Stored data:

┄┄┄┄┄┄┄┄┄┄

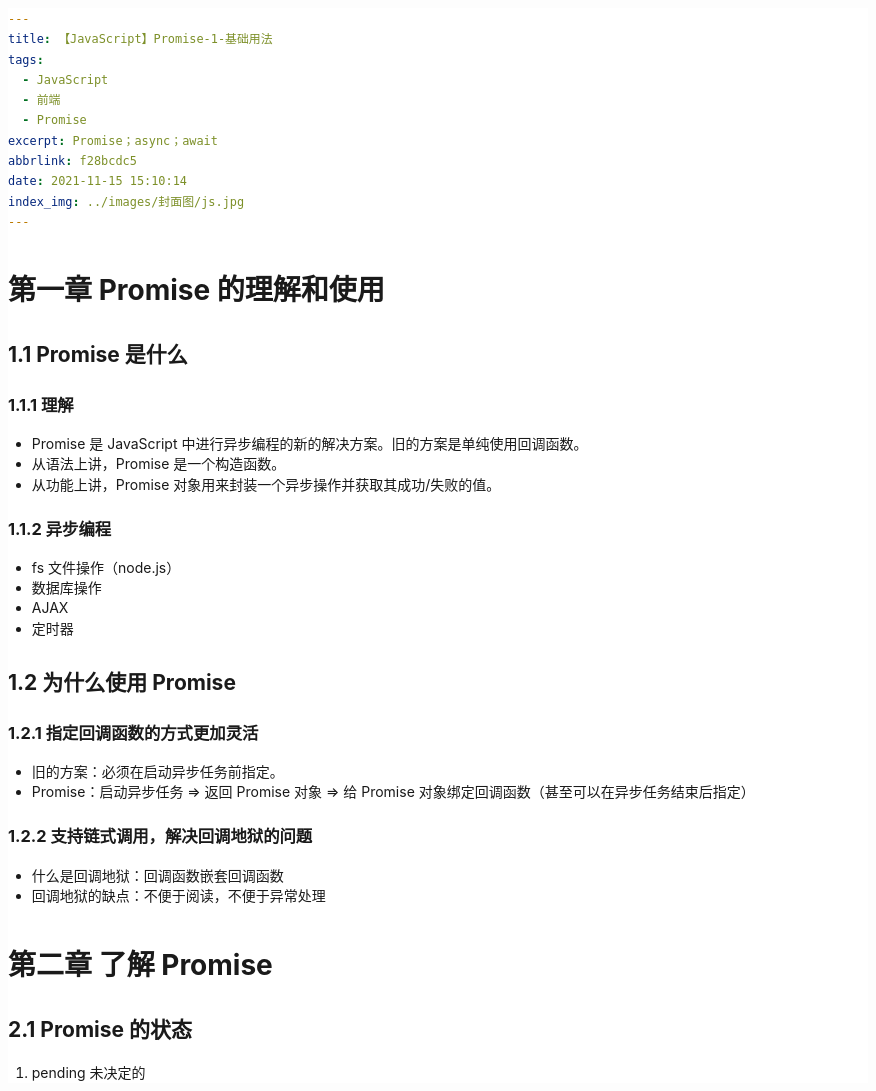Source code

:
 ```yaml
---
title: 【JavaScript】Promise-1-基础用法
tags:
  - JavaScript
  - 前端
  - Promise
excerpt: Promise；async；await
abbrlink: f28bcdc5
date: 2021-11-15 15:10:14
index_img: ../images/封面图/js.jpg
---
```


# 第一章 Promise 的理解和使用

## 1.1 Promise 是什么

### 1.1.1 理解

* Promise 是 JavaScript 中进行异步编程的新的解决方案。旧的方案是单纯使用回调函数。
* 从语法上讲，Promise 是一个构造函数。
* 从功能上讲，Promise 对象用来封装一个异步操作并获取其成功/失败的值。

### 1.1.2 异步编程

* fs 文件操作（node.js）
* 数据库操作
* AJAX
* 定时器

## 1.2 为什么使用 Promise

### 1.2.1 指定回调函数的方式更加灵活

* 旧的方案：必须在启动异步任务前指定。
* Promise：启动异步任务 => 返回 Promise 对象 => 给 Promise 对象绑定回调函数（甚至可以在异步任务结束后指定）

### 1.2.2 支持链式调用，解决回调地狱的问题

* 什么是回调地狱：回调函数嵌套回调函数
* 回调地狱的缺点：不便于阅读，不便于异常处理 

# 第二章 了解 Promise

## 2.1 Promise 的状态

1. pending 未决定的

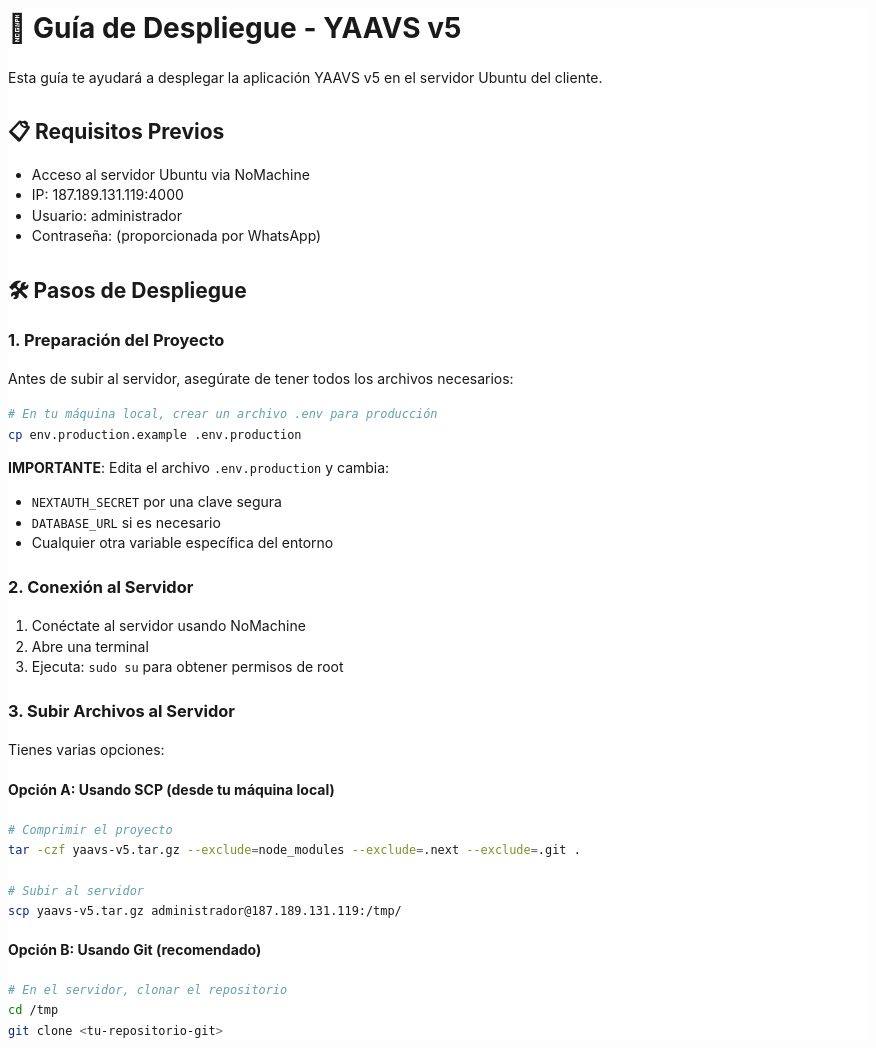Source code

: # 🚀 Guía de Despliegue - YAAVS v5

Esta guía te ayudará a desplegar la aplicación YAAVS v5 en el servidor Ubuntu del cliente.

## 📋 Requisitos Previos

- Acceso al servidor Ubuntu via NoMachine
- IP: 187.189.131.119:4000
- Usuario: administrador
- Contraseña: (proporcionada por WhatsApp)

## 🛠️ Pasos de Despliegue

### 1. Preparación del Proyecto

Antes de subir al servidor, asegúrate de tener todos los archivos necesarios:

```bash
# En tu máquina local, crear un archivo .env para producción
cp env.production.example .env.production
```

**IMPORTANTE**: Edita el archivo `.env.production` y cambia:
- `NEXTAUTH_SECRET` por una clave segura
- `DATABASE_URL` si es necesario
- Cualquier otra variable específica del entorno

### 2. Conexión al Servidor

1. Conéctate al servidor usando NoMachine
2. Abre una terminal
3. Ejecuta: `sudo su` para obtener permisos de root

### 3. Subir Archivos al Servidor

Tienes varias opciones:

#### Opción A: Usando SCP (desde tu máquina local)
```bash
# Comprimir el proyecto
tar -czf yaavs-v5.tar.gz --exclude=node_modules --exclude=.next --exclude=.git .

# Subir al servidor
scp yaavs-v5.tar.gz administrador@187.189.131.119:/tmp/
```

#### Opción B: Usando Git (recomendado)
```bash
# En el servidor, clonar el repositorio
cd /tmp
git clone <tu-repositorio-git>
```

┄┄┄┄┄┄┄┄┄┄

PROBLEM STATEMENT | Would you write out all of the data exactly as it stands, without the pictures?

WRITTEN RESPONSE |
Source code

:
 ```yaml
---
title: 【JavaScript】Promise-1-基础用法
tags:
  - JavaScript
  - 前端
  - Promise
excerpt: Promise；async；await
abbrlink: f28bcdc5
date: 2021-11-15 15:10:14
index_img: ../images/封面图/js.jpg
---
```


# 第一章 Promise 的理解和使用

## 1.1 Promise 是什么

### 1.1.1 理解

* Promise 是 JavaScript 中进行异步编程的新的解决方案。旧的方案是单纯使用回调函数。
* 从语法上讲，Promise 是一个构造函数。
* 从功能上讲，Promise 对象用来封装一个异步操作并获取其成功/失败的值。

### 1.1.2 异步编程

* fs 文件操作（node.js）
* 数据库操作
* AJAX
* 定时器

## 1.2 为什么使用 Promise

### 1.2.1 指定回调函数的方式更加灵活

* 旧的方案：必须在启动异步任务前指定。
* Promise：启动异步任务 => 返回 Promise 对象 => 给 Promise 对象绑定回调函数（甚至可以在异步任务结束后指定）

### 1.2.2 支持链式调用，解决回调地狱的问题

* 什么是回调地狱：回调函数嵌套回调函数
* 回调地狱的缺点：不便于阅读，不便于异常处理 

# 第二章 了解 Promise

## 2.1 Promise 的状态

1. pending 未决定的

Source code

: # 🚀 Guía de Despliegue - YAAVS v5

Esta guía te ayudará a desplegar la aplicación YAAVS v5 en el servidor Ubuntu del cliente.

## 📋 Requisitos Previos

- Acceso al servidor Ubuntu via NoMachine
- IP: 187.189.131.119:4000
- Usuario: administrador
- Contraseña: (proporcionada por WhatsApp)

## 🛠️ Pasos de Despliegue

### 1. Preparación del Proyecto

Antes de subir al servidor, asegúrate de tener todos los archivos necesarios:

```bash
# En tu máquina local, crear un archivo .env para producción
cp env.production.example .env.production
```

**IMPORTANTE**: Edita el archivo `.env.production` y cambia:
- `NEXTAUTH_SECRET` por una clave segura
- `DATABASE_URL` si es necesario
- Cualquier otra variable específica del entorno

### 2. Conexión al Servidor

1. Conéctate al servidor usando NoMachine
2. Abre una terminal
3. Ejecuta: `sudo su` para obtener permisos de root

### 3. Subir Archivos al Servidor

Tienes varias opciones:

#### Opción A: Usando SCP (desde tu máquina local)
```bash
# Comprimir el proyecto
tar -czf yaavs-v5.tar.gz --exclude=node_modules --exclude=.next --exclude=.git .

# Subir al servidor
scp yaavs-v5.tar.gz administrador@187.189.131.119:/tmp/
```

#### Opción B: Usando Git (recomendado)
```bash
# En el servidor, clonar el repositorio
cd /tmp
git clone <tu-repositorio-git>
```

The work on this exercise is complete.